In other words, the deadline for Israel to act is when its military capabilities reach their limit to prevent Iran from attaining a nuclear weapons capacity. Kohr was candid about that gap between the U.S. and Israel: that “Israel’s place in Iran’s ideology; its size; Its proximity to danger — all these — create a disequilibrium — a divergence about when Iran’s actions present a critical danger — say to the United States or the west — and when they pose a critical danger to Israel.”
Kohr also did what Obama failed to do: Lay out the necessary conditions on negotiations to prevent them from becoming a stalling tactic for Iran to continue its march toward a nuclear weapons capability. “But for any diplomacy to succeed, Iran’s leaders must demonstrate in advance that they are serious about giving up their quest for nuclear weapons. We should demand that they again verifiably freeze their nuclear program, as required by the UN Security Council – before talks begin.”

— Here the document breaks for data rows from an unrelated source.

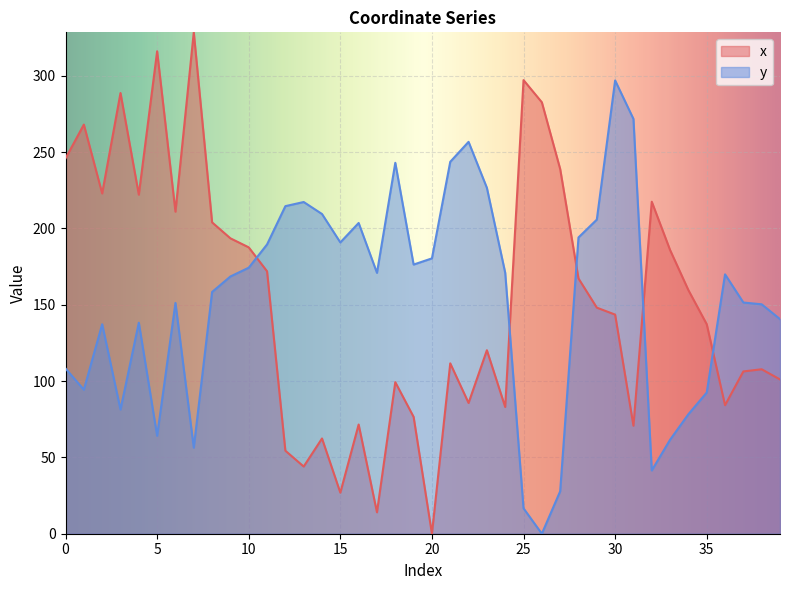

What is the sum of all y values?

6124.7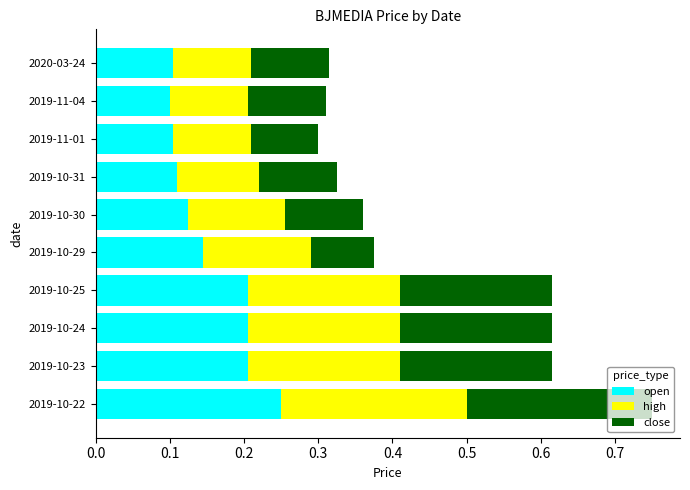

How many open values are between 0 and 1?

10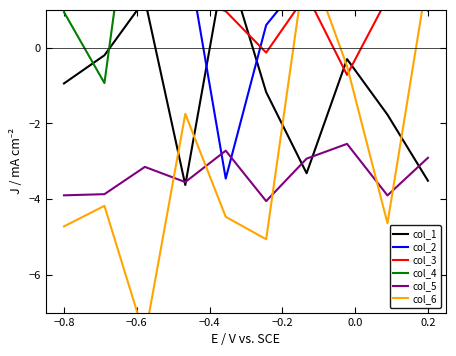

Is it true that col_5 equals -1.2 at −0.8?

False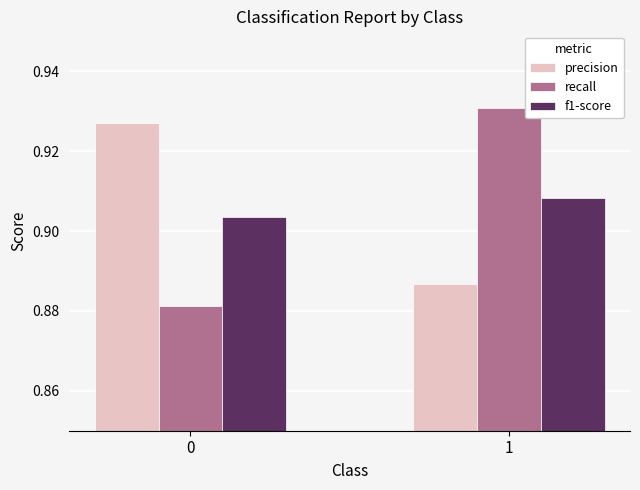

Is the value of f1-score at 1 greater than the value of precision at 0?

No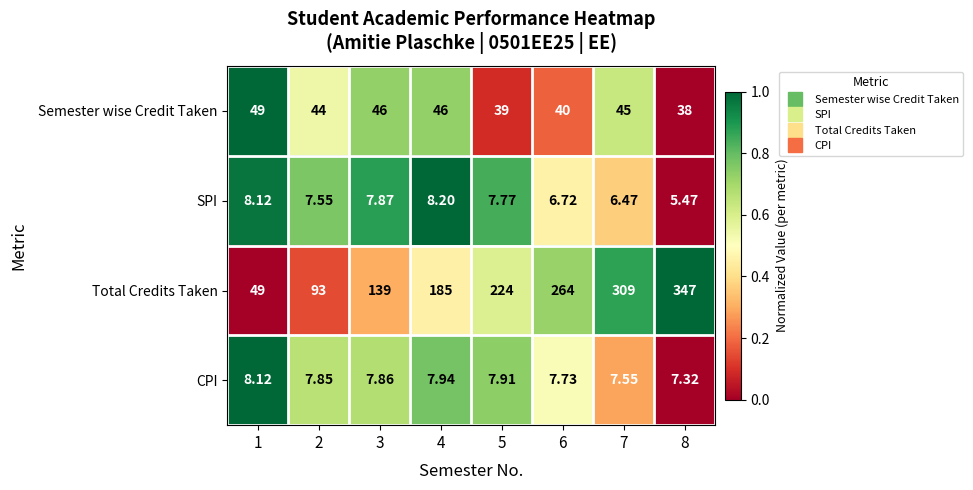

Is the value of SPI at 1 greater than the value of Semester wise Credit Taken at 2?

No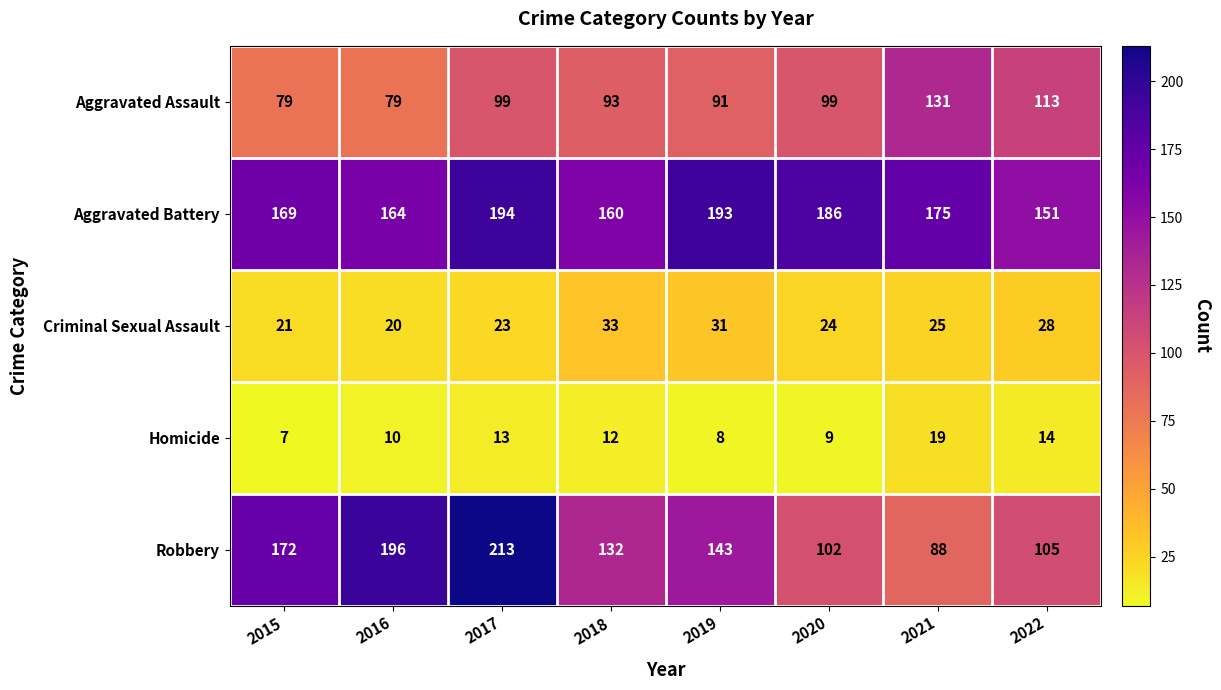

What is the maximum value for Criminal Sexual Assault?

33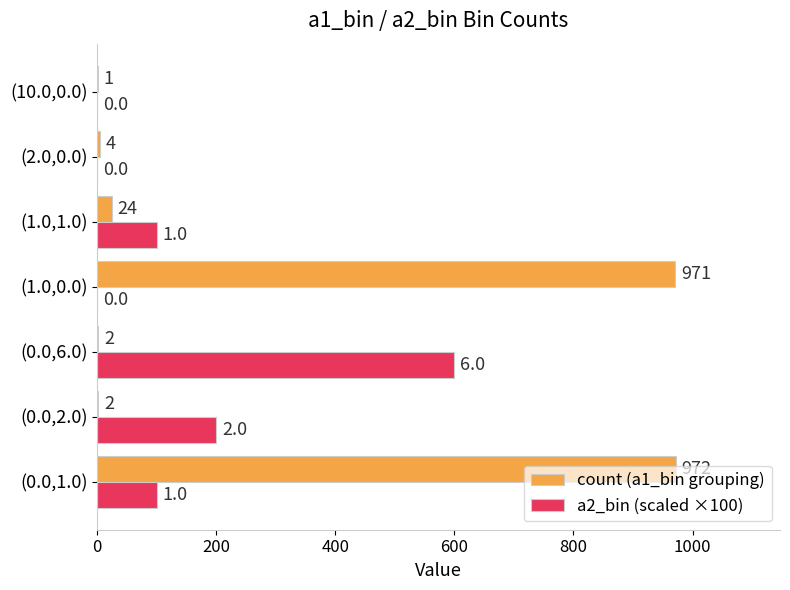

What is the sum of the a2_bin (scaled ×100) values at (2.0,0.0) and (0.0,6.0)?

600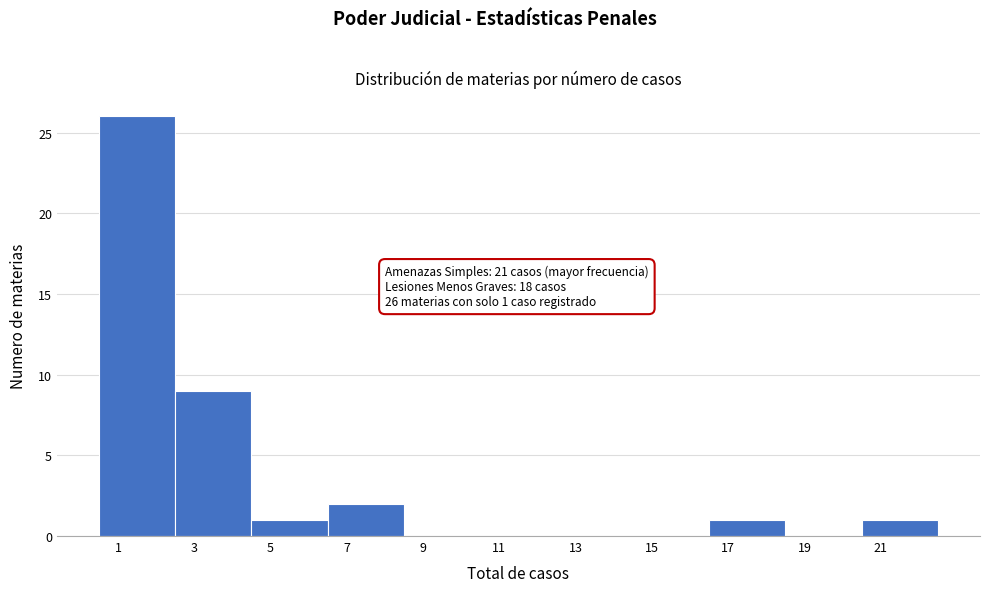

Over which range of the x-axis is the bar tallest?

0.5 to 2.5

And finally, Howard debunked the president’s call to muzzle the “loose war talk.” In fact, we have to raise the fear factor, he argued: “When American soldiers entered Iraq in 2003 and Tehran feared it would be next, Iran stopped work on developing a nuclear weapon. But — when the mullah’s fear diminished, Iran’s nuclear scientists returned to business as usual — and have been at it ever since. The reality today is that the Iranian regime is not frightened enough.We must increase the pressures on the mullahs to the point where they fear failure to comply will lead to their downfall.”
It would be wrong to paint Kohr’s speech as “taking Israel’s side.” To the contrary, he is making an appeal not only to his members and the American people but to the president and those with in the administration struggling to formulate a more robust Iran policy and more closely align U.S. and Israel interests. He is making the case that, for America’s security, we need to move up that redline. (“A nuclear capable Iran means real risks for the United States, her friends and allies.”)

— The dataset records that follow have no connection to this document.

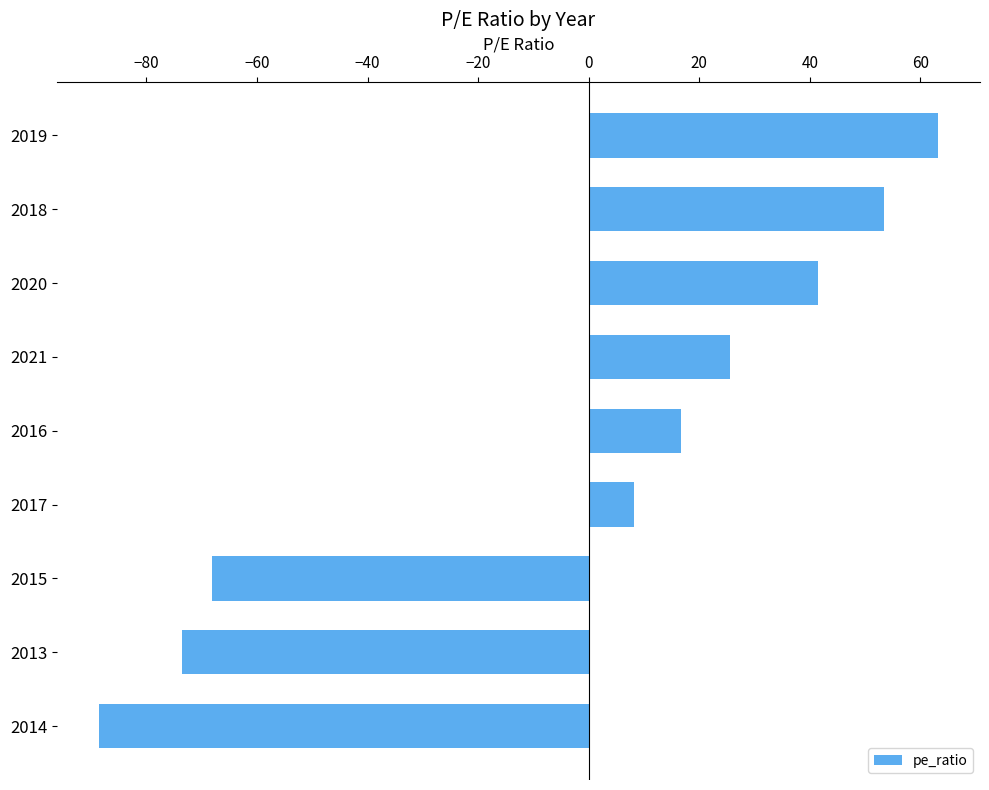

What is the sum of all values?

-21.8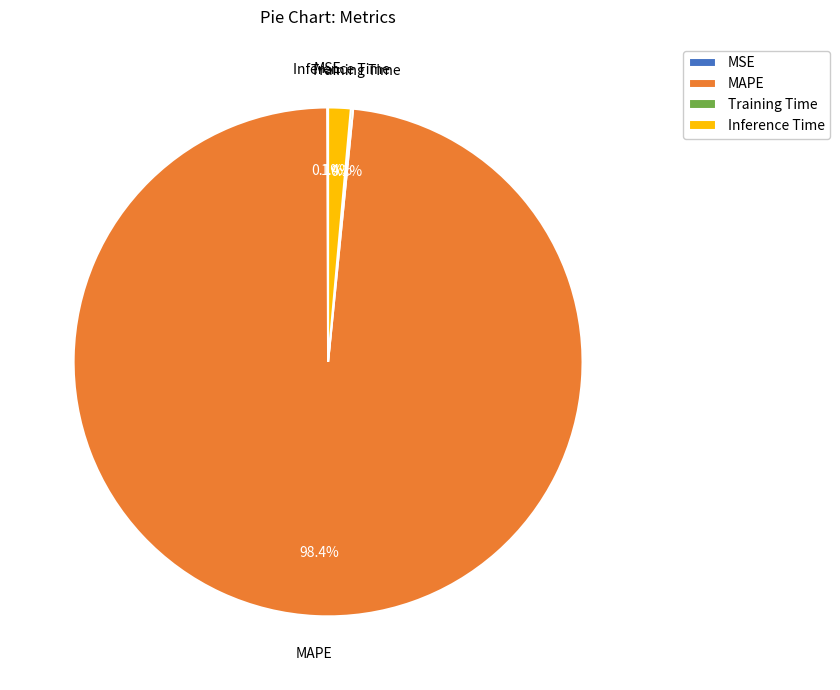

What percentage is the Inference Time slice, to the nearest percent?

1%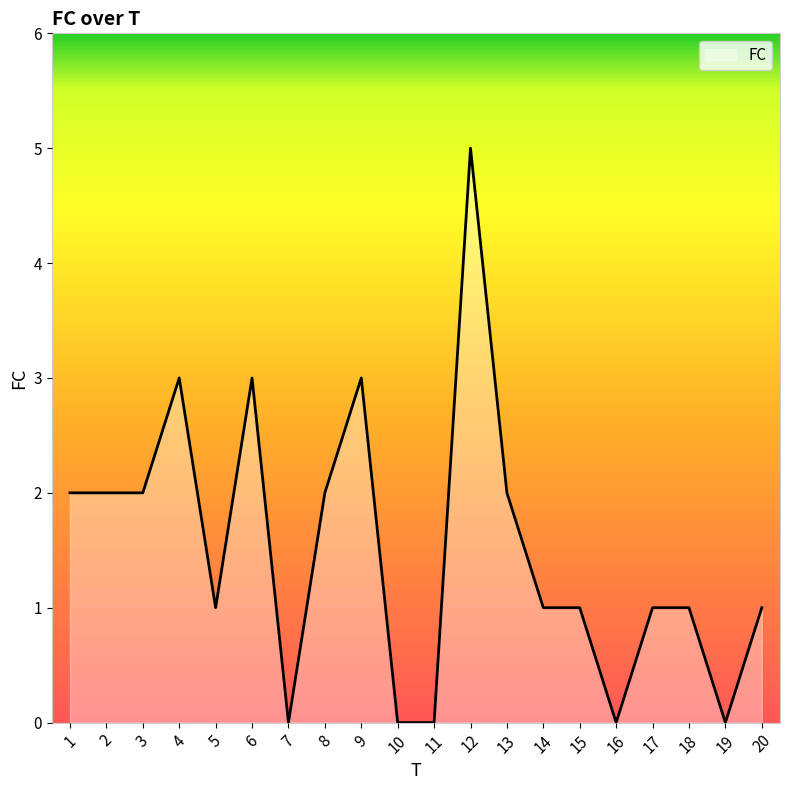

What is the greatest value displayed?

5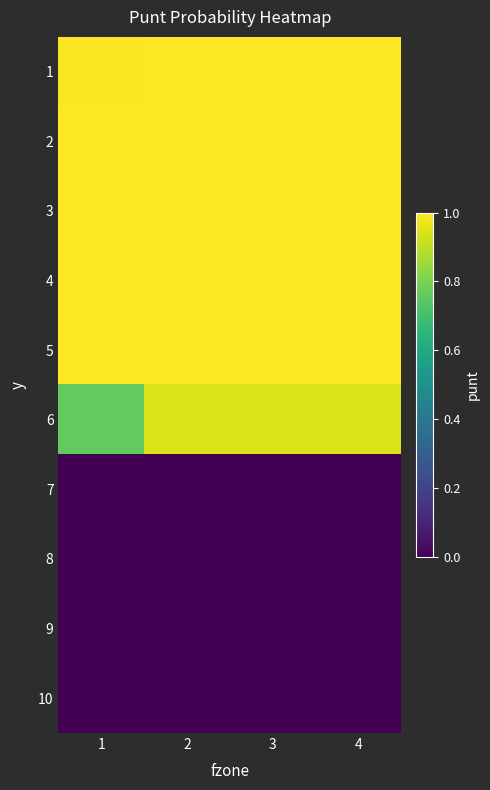

At which category does the chart reach its minimum across all series?

1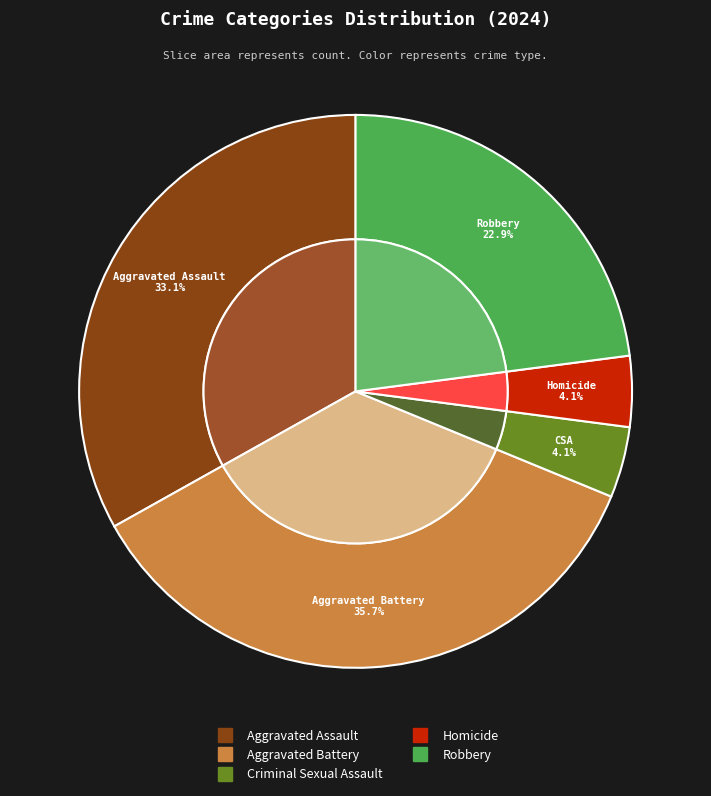

What is the ratio of the value at Aggravated Battery to the value at Aggravated Assault?

1.1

Given the political composition of his membership and his need to remain above partisan politics, it was an extraordinary and in many ways devastating speech. Let’s hope someone in the White House is listening.

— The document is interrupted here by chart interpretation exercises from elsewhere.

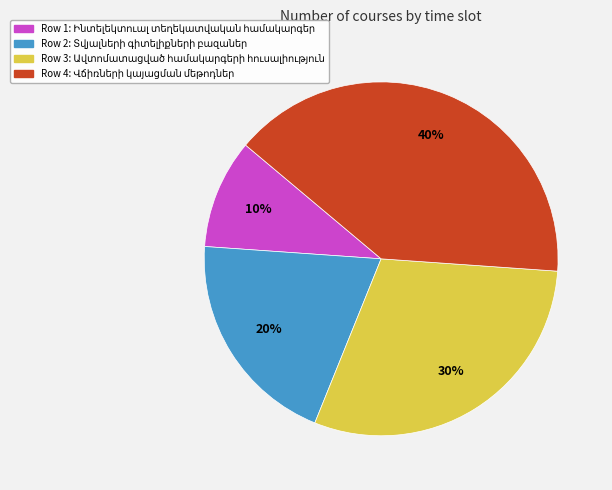

Count the number of slices in the pie.

4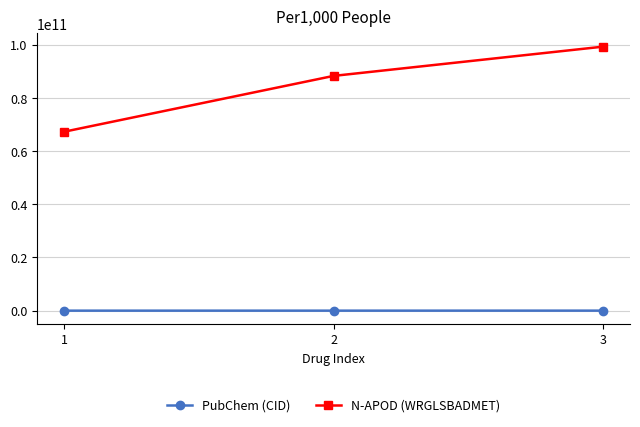

What is the difference between the N-APOD (WRGLSBADMET) values at 1 and 3?

31984012997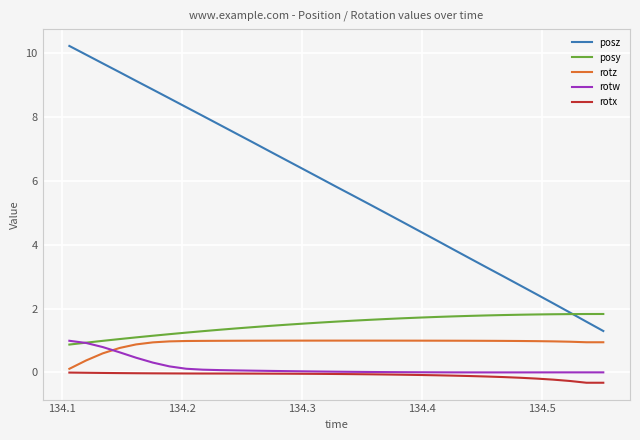

How many lines are shown in the chart?

5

UPDATE (2:30 p.m.): Apparently, Kohr’s speech was a tad too candid for the administration or maybe for its spinners on the AIPAC board. So the usually demure organization responded directly, and on its own initiative, to Right Turn about the above report with a sort of nondenial-denial (We really didn’t mean to, point by point, shred the president’s speech!), which only underscores the real divide between the administration and many friends of Israel:
As AIPAC Executive Director Howard Kohr noted in his speech, significant steps taken by this President and Congress have led to important progress on the Iran issue. He also noted that the President and the Administration should be commended for doing more than any other country to put pressure on Tehran. While noting this American-led progress to date, the Kohr speech urged all parties, including the Administration, Congress, the international community, and even AIPAC activists to do more to solve the Iranian challenge. Every party has a responsibility to bring more pressure to bear on the Iranian regime. AIPAC welcomed the President’s remarks on Sunday, and his firm commitment that all options are on the table — diplomatic, political, economic, and military — to prevent a nuclear Iran.